Now writing isn’t just good for pleasure. It also alleviates pain. I think that’s why so many people keep journals and diaries. To write about what moves or hurts you, helps you. Most of me goes into my fiction, but when my son died, I wrote a kind of journal, a biography of his life as I remembered it. Then I wrote GHOST BROTHER, probably my most popular novel. The ghost in the book was my son as he was at fifteen, a charismatic, risk taking, much loved boy. When my husband was dying last spring, I wrote a daily journal describing what was happening to him and also to me.

For me writing is therapy. It helps get the poisons out. It can solve life’s mysteries. It lessens the aches. But most of all writing makes me happy.
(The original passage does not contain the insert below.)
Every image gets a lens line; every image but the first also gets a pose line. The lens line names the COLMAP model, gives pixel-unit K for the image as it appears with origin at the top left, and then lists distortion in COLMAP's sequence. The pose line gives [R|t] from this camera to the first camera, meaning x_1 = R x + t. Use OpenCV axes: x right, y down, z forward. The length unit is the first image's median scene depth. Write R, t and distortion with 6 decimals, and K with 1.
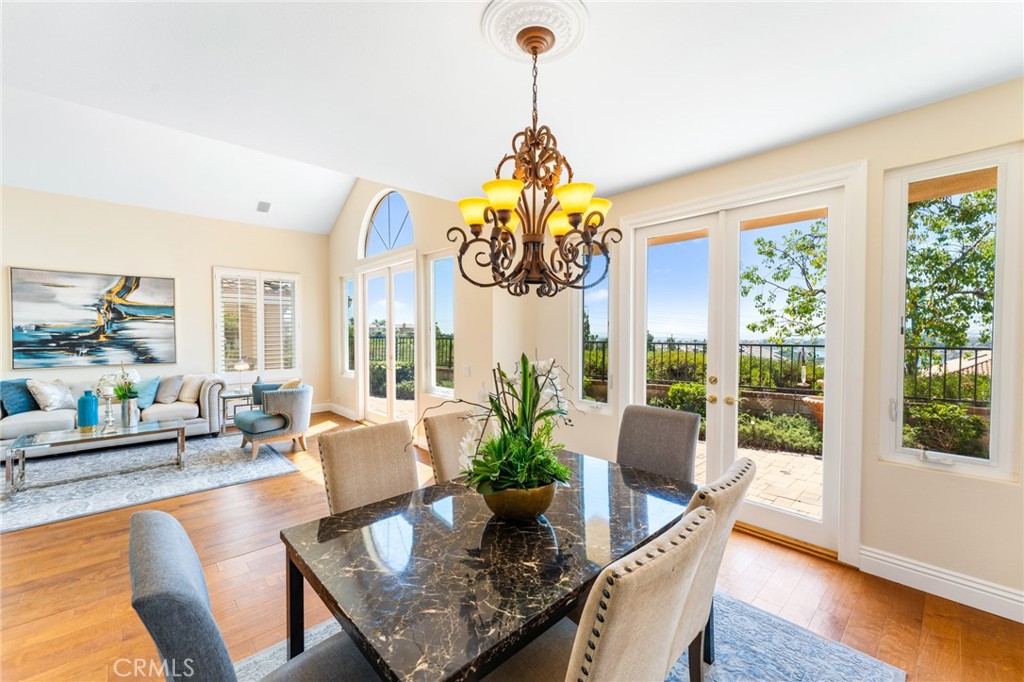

Carole (C.S.) Adler tomorrow

Hello everyone,

Today I’m delighted to tell you about tomorrow’s Featured Guest, Carole Adler, or C. S. Adler to her young fans everywhere. I always look forward to seeing Carole and visiting when we congregate among friends at the Children’s Literature Festival in Warrensburg, Missouri. I lose track of time but we’ve been going there for many years and half the fun is in getting together with old friends and making new ones. Many of the gifted authors, poets, and playwrights who appear on my blog are good pals from such festivals. As always, I ask a Featured Guest to provide a bio that I can post the day before his or her appearance. Here’s what Carole sent for you to review before you meet her tomorrow.

Born in New York City at the end of the great depression, I graduated from Hunter High School and College, got married, worked in advertising, had three sons, and spent thirty some years in upstate New York where I was an English teacher at Niskayuna Middle School for nearly a decade. My husband and I retired to Tucson, Arizona where I fell in love with the desert. I am a passionate tennis player, grandmother and nature lover, and have been a full time writer since the publication of my first children’s book, THE MAGIC OF THE GLITS.

That book won both the William Allen White Award and the Golden Kite Award. My novel, THE SHELL LADY’S DAUGHTER, was chosen by the A.L.A. as a best young adult book of 1983. WITH WESTIE AND THE TIN MAN won the Children’s Book Award of the Child Study Committee in 1986 and that committee commended many of my novels. SPLIT SISTERS IN 1987 and GHOST BROTHER in 1991 were I.R.A. Children’s Choices selections. ONE SISTER TOO MANY was on the 1991 Young Adults’ Choices list. ALWAYS AND FOREVER FRIENDS and EDDIE’S BLUE WINGED DRAGON were on a 1991 I.R.A. 99 Favorite Paperbacks list.
ONE UNHAPPY HORSE won the ASPCA Henry Berg Award in 2002.

Many of my books have been on state lists and have also been translated and published in Japan, Germany, England, Denmark, Austria, Sweden, Norway, Finland, France, and currently Turkey.